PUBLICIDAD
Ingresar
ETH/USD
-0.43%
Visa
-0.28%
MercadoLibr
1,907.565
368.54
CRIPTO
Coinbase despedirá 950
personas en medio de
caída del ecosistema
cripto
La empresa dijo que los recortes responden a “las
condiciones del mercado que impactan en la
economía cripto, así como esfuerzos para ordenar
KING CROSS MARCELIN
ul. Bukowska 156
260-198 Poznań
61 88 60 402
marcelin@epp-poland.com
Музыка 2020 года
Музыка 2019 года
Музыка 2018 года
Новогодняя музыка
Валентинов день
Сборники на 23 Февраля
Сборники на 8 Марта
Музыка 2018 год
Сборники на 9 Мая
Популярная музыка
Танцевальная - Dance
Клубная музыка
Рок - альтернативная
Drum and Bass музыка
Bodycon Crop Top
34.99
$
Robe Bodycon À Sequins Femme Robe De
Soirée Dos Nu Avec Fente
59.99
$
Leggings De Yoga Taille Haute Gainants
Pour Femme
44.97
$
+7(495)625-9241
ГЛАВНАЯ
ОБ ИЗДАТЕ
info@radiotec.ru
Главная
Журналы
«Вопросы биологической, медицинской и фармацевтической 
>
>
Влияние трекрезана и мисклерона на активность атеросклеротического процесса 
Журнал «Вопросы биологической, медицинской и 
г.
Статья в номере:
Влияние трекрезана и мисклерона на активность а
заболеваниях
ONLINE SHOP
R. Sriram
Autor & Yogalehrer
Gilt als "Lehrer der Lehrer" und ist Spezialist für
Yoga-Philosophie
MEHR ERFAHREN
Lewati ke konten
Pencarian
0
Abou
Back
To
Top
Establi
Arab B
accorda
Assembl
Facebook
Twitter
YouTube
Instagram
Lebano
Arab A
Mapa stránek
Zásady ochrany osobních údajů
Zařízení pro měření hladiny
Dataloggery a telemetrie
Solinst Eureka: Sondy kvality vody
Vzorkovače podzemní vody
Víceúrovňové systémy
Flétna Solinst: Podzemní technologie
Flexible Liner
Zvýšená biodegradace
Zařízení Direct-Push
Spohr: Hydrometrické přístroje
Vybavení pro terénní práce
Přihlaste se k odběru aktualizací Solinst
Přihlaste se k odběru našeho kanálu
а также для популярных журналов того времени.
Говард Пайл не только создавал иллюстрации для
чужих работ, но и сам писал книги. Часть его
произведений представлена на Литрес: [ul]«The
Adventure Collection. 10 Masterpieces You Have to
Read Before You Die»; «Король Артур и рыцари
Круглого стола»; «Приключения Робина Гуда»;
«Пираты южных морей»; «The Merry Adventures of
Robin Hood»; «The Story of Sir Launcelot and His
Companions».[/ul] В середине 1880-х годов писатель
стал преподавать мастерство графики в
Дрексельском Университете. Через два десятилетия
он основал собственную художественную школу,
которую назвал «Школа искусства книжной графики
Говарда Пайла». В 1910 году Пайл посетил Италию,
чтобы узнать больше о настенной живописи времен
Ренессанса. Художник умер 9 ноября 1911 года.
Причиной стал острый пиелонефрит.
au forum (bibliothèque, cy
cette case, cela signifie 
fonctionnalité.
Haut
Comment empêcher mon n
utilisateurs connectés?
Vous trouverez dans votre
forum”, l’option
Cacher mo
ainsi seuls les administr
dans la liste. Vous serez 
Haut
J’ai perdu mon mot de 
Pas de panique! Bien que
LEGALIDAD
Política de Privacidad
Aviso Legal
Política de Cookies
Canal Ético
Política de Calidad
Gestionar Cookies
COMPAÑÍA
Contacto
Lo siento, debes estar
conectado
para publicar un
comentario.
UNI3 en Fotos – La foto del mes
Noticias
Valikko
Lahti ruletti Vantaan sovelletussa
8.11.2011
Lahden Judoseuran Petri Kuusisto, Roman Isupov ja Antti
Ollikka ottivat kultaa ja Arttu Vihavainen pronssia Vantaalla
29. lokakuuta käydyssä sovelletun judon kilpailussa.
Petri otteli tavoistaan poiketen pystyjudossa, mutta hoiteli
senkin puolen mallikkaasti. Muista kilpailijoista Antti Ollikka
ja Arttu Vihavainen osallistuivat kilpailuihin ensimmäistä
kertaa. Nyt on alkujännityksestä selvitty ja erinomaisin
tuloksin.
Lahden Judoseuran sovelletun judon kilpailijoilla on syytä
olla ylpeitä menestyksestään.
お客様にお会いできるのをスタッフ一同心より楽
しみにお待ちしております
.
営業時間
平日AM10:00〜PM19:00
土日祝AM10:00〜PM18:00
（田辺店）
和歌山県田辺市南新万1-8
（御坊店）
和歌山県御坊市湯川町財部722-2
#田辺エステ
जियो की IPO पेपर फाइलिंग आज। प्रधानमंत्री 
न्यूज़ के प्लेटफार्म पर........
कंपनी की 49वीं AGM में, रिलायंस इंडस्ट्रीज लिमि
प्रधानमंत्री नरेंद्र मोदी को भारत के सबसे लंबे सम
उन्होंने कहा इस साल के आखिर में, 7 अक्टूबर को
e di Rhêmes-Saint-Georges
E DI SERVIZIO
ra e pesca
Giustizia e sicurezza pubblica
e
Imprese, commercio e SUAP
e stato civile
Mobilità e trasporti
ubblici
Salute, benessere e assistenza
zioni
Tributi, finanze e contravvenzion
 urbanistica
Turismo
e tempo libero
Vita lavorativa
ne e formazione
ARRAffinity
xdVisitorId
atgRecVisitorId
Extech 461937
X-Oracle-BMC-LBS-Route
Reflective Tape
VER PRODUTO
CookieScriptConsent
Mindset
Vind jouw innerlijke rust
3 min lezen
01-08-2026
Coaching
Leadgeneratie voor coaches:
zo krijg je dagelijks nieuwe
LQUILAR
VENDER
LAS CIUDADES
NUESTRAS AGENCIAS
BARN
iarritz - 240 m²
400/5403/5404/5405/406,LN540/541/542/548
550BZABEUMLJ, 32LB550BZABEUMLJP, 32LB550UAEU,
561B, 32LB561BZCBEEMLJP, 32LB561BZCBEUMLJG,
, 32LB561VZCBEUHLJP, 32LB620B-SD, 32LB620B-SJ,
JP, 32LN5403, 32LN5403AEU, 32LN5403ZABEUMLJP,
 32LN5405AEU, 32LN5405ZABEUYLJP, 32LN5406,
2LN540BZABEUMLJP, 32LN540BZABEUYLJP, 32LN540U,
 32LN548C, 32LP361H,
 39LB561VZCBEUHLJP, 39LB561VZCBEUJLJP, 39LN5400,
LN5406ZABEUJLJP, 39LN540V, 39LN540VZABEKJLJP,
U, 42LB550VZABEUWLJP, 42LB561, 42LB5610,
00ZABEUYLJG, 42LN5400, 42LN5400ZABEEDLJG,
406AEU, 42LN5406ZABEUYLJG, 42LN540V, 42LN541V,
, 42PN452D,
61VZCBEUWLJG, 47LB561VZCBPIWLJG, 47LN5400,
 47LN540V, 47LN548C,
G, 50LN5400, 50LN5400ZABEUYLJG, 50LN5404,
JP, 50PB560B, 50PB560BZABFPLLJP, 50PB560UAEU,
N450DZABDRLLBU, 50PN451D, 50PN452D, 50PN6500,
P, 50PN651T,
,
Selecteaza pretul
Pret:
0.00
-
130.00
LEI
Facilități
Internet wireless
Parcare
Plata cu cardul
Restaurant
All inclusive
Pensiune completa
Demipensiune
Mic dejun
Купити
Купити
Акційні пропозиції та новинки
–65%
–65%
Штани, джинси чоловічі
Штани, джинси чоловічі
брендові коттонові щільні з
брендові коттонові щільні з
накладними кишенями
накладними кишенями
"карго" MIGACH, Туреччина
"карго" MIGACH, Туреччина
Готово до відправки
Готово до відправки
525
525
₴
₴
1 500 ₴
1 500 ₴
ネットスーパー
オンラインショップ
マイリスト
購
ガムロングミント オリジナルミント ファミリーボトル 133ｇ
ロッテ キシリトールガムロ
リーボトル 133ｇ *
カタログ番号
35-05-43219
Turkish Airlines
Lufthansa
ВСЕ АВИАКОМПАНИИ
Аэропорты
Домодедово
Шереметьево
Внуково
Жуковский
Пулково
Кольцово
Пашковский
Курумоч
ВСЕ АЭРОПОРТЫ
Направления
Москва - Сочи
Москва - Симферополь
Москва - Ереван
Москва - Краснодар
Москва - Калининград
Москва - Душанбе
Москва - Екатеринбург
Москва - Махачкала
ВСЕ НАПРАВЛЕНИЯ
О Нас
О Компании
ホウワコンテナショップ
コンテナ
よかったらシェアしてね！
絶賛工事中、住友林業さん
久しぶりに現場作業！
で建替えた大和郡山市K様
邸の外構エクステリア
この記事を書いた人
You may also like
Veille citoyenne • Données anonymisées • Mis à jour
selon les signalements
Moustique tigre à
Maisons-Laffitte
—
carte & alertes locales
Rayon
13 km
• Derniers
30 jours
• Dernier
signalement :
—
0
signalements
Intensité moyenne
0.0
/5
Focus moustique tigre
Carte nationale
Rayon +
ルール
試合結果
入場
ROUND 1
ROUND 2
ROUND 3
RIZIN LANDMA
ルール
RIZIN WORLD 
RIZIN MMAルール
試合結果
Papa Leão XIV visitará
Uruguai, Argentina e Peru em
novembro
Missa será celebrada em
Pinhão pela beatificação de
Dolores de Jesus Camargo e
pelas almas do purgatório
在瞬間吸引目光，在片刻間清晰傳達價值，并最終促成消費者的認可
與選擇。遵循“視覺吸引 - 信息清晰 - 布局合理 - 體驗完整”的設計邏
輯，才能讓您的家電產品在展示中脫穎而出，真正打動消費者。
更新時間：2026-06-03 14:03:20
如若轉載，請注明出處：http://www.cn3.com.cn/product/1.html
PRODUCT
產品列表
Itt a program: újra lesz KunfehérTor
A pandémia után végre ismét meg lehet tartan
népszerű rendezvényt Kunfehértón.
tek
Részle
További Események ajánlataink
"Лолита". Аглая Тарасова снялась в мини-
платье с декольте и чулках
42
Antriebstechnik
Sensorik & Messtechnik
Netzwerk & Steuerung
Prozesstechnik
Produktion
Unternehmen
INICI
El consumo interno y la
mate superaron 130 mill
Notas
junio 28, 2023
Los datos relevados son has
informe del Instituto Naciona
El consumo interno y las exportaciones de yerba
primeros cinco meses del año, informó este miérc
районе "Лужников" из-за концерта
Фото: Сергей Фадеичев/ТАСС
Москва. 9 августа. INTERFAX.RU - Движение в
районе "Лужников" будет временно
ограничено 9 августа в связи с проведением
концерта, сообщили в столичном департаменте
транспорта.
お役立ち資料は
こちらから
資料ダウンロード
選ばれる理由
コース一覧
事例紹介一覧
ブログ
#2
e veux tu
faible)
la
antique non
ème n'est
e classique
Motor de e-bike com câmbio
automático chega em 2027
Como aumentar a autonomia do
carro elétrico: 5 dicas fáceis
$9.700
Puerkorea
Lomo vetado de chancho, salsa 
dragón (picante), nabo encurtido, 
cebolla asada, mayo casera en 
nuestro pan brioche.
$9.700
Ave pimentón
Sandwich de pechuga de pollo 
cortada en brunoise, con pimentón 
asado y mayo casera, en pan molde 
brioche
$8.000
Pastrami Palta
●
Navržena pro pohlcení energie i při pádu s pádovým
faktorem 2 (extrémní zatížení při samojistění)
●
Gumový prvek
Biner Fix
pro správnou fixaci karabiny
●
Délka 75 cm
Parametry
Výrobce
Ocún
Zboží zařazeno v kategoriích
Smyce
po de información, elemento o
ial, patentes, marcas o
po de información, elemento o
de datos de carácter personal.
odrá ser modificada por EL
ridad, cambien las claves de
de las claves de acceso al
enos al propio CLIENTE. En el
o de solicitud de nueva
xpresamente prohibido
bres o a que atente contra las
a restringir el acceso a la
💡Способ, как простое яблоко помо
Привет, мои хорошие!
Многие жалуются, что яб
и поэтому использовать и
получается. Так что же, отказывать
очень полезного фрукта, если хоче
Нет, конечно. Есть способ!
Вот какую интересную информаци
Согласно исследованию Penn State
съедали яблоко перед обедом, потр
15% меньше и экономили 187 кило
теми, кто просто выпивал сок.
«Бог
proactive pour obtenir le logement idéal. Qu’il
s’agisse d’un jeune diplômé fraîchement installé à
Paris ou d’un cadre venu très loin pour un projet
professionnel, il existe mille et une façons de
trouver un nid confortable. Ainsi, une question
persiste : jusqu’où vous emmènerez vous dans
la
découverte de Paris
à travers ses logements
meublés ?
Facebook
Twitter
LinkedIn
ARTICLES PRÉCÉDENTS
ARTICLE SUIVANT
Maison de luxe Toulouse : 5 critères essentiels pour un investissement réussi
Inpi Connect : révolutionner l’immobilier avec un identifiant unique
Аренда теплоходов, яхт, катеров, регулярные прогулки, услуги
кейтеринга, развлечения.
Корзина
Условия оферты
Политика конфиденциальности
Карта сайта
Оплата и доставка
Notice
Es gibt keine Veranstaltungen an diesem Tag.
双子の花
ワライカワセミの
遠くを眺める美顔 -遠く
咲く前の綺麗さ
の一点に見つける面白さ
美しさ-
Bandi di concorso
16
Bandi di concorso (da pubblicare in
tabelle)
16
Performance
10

-- -- --

* WORK REQUEST: Where a line of the records above holds the word "Femme", copy that line.

* EXERCISE RESPONSE:
Robe Bodycon À Sequins Femme Robe De
Pour Femme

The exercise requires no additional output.